Supplied passage
+++
Originally published in Asian Traditions/Modern Expressions: Asian American Artists and Abstraction, 1945–1970. Reproduced by permission of the publisher.

With the Suddenness of Creation: Trends in Abstract Painting in Japan and China, 1945–1970

By Alexandra Munroe

“Whenever he [Wang Xia] wanted to paint a picture, he would first drink wine, and when he was sufficiently drunk, he spattered the ink onto the painting surface. Then, laughing and singing all the while, he would stamp on it with his feet and smear it with his hands, besides swashing and sweeping it with the brush…Responding to the movements of his hand and following his whims, he would bring forth clouds and mists, wash in wind and rain—all with the suddenness of creation.”[i]

—Tang dynasty scholar Zhu Jingxuan on the paintings of Wang Xia (active eighth century)

In 1947 art critic Clement Greenberg heralded America’s artistic “coming of age”when he identified Jackson Pollock as the “most powerful painter “in the United States.[ii] By rating the work of a contemporary American artist above modern European masters—many of whom had fled persecution and immigrated to the United States—his sentiments reflected America’s will to assert cultural leadership of the “free world”in the postwar era. As champion of Pollock and the burgeoning New York School, Greenberg further argued that “American-type painting”was superior to the more common terms, “abstract expressionism,”which alluded to its modern European roots, or “action painting,”which conjured its source in the gestural abstraction of East Asian calligraphy and ink painting. His refutation of the latter was absolute:

[Franz] Kline’s apparent allusions to Chinese or Japanese calligraphy encouraged the cant, already started by [Mark] Tobey’s case, about a general Oriental influence on “abstract expressionism. “…Actually, not one of the original “abstract expressionists” —least of all Kline—has felt more than a cursory interest in Oriental art. The sources of their art lie entirely in the West.[iii]

Contrary to Greenberg’s view, Asian culture was not only a conscious artistic source for several Abstract Expressionist painters in America but it also provided the philosophical alternative they sought to Western modernism—whose fundamental rationalism and imperialism they felt had resulted in the unspeakable horrors of World War II. In the wake of unprecedented mass devastation, these Americans—though not physical victims of the Pacific or European theaters—were grossly disillusioned with the modern age. They sought to escape Surrealist illusionism, the deadening machined rhythms of Neoplastic abstraction, and the misguided utopianism of Social Realism that were the legacy of the prewar modernists. The Abstract Expressionists, Robert Motherwell wrote, “value personal liberty because they do not find positive liberties in the concrete character of the modern state.”[iv]By choosing Eastern icons among other primitive or archaic sources, they sought to find “universal”symbols for their own alienation and liberating means to reveal their own emotional experience.
+++
Revise the essay on abstract painting from "Originally published in" to "of the publisher.", replacing "publisher" with "press".

Input data
+++
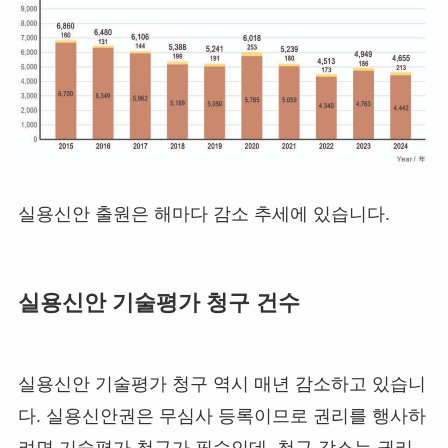
실용신안 출원은 해마다 감소 추세에 있습니다.
실용신안 기술평가 청구 건수
실용신안 기술평가 청구 역시 매년 감소하고 있습니
다. 실용신안권은 무심사 등록이므로 권리를 행사하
+++
Solution for this exercise
Originally published in Asian Traditions/Modern Expressions: Asian American Artists and Abstraction, 1945–1970. Reproduced by permission of the press.